Irreducible linear operator is cyclic

[david34]

I´m having a hard time proving the next result:
Let T:V→V be a linear operator on a finite dimensional vector space V . If T is irreducible then T cyclic.
My definitions are: T is an irreducible linear operator iff V and {{\vec 0}} are the only complementary invariant subspaces.
T is cyclic linear operator iff V is a cyclic vector space (i.e. there is a vector \vec v ∈ V such that V is generated by the set of vectors {{ \vec v, T(\vec v), T^{2}(\vec v),...}}

I was trying to do it by contradiction: suppose T is not a cyclic linar operator then ∀ \vec v ∈ V the generated space by the set {{ \vec v, T(\vec v), T^{2}(\vec v),...}} is not equal to V also if \vec v \neq \vec 0 then span { \vec v, T(\vec v), T^{2}(\vec v),... } is not equal to {\vec 0}.

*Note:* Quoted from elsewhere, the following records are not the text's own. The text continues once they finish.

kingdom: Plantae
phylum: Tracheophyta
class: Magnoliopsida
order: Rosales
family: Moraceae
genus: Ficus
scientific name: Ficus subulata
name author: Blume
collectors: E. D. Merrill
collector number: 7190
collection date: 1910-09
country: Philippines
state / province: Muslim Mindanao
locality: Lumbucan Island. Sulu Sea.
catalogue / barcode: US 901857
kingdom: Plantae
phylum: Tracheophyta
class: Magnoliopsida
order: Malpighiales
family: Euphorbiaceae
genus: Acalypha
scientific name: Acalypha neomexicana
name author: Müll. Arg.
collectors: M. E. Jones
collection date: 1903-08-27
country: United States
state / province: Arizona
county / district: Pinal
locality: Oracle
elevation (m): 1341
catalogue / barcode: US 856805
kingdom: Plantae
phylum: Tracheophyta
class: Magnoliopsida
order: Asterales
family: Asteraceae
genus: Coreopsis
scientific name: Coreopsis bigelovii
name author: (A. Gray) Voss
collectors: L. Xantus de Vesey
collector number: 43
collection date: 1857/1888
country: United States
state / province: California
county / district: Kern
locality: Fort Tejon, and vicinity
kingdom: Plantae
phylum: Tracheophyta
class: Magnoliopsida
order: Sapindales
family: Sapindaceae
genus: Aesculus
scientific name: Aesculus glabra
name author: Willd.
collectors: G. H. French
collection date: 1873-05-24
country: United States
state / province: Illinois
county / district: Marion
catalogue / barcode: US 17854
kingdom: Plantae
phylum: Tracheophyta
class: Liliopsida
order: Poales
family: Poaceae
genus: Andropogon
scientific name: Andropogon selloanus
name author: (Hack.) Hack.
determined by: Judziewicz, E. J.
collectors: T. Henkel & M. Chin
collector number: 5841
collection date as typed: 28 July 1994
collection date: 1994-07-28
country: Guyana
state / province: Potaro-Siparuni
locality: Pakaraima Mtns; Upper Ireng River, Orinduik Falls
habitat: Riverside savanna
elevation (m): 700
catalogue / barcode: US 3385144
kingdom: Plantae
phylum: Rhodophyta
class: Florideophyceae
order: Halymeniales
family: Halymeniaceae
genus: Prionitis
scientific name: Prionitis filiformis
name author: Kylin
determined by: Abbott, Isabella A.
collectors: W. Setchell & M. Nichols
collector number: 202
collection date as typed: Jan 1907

Moreover span {\vec v, T(\vec v), T^{2}(\vec v),... } is invariant (I´ve already proven it); also I know that every subspace has a complement that is : ∃ W subspace of V such that W ⊕ span{\vec v, T(\vec v), T^{2}(\vec v),...} = V

Then I think a just need to prove that the complementary subspace W is invariant that is : T(W)⊆ W but this is the part that I´m having trouble.

Any comment, suggestion, hint would be highly appreciated

 

[lavinia]

If the span of a non-zero vector,v, is not the whole space then there is a vector ,w ,which is not in the span of v. The span of w is a second cyclic subspace. Both of these subspaces are irreducible and invariant. So what is their intersection?

 

[david34]

But how can we know that T(w) is not in span{v,T(v),...} ?

 

[lavinia]

But how can we know that T(w) is not in span{v,T(v),...} ?

By assumption, w is not in the span of v.